En un Estado sin derecho no se habría actuado más torcidamente. O bien, el derecho ciudadano se ha retorcido al punto de estrangularlo. ¿Solución? Lo primero sería actuar, como dice la benéfica ministra, mediante denuncias ciudadanas organizadas pero, a la vez, transferidas las competencias a los Ayuntamientos, la acción vecinal es un mixto al lado de la hoguera del poder cuajado en la alcaldía.

¿Autonomía? ¿Transferencias locales? El resultado más clamoroso de esta gestión ha sido reproducir los modelos caciquiles de hace un siglo. Unos cuantos mandamases del condado se hacen ricos y hacen ricos a los sheriffs con nombres de concejal. ¿Caceroladas? ¿Manifestaciones callejeras? Lo más ventajoso para el especulador de playa es que los protestantes en vacaciones apenas disponen de tiempo y ánimo para su revuelta jurídica o callejera. Congregados circunstancialmente, en momentos de ocio y en condiciones de pasividad vacacional, su movilización apenas logra alguna presión efectiva.

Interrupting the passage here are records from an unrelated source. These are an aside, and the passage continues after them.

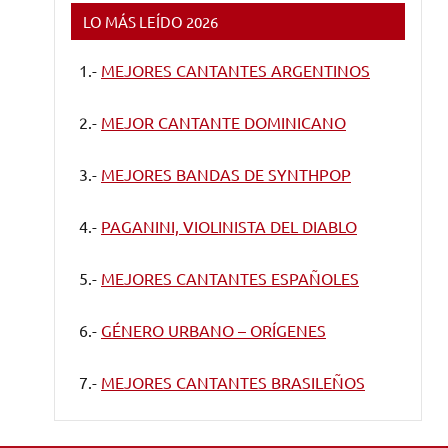
LO MÁS LEÍDO 2026
1.-
MEJORES CANTANTES ARGENTINOS
2.-
MEJOR CANTANTE DOMINICANO
3.-
MEJORES BANDAS DE SYNTHPOP
4.-
PAGANINI, VIOLINISTA DEL DIABLO
5.-
MEJORES CANTANTES ESPAÑOLES
6.-
GÉNERO URBANO – ORÍGENES
7.-
MEJORES CANTANTES BRASILEÑOS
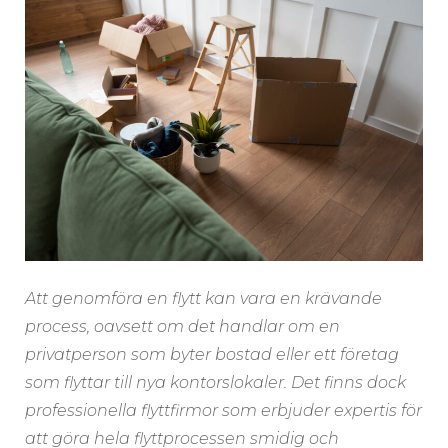
Att genomföra en flytt kan vara en krävande
process, oavsett om det handlar om en
privatperson som byter bostad eller ett företag
som flyttar till nya kontorslokaler. Det finns dock
professionella flyttfirmor som erbjuder expertis för
att göra hela flyttprocessen smidig och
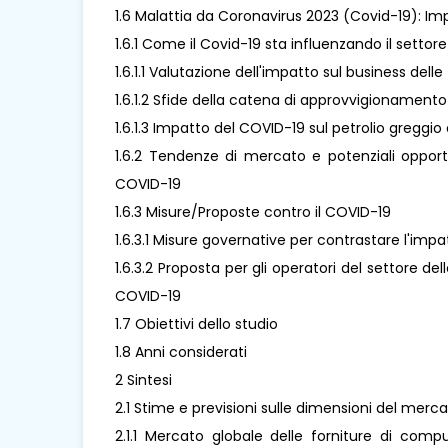
1.6 Malattia da Coronavirus 2023 (Covid-19): Im
1.6.1 Come il Covid-19 sta influenzando il settor
1.6.1.1 Valutazione dell'impatto sul business del
1.6.1.2 Sfide della catena di approvvigionamento
1.6.1.3 Impatto del COVID-19 sul petrolio greggio 
1.6.2 Tendenze di mercato e potenziali opport
COVID-19
1.6.3 Misure/Proposte contro il COVID-19
1.6.3.1 Misure governative per contrastare l'imp
1.6.3.2 Proposta per gli operatori del settore de
COVID-19
1.7 Obiettivi dello studio
1.8 Anni considerati
2 Sintesi
2.1 Stime e previsioni sulle dimensioni del merc
2.1.1 Mercato globale delle forniture di compu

Año tras año regresan a sus residencias y las condiciones urbanísticas, los servicios, los accesos, han empeorado. ¿Hasta cuándo? Hasta que la colmatación impida físicamente construir un metro más. Hasta ese momento la devoración no parece encontrar barreras. Ni zonas ajardinadas, ni parques infantiles, ni zonas deportivas. Cualquier contemplación de suelo vacío o semivacío desencadena el binomio entre la sevicia privada y la bendición pública.

De esa perversa combinación nacen las criaturas deformes que ahora, no aquí ni allá, sino en todo el litoral mediterráneo, han difundido la monstruosidad como forma de vida, el hacinamiento como estilo y la denigración de los seres humanos como sistema fundamental de la riqueza de los promotores. Y de sus compinches.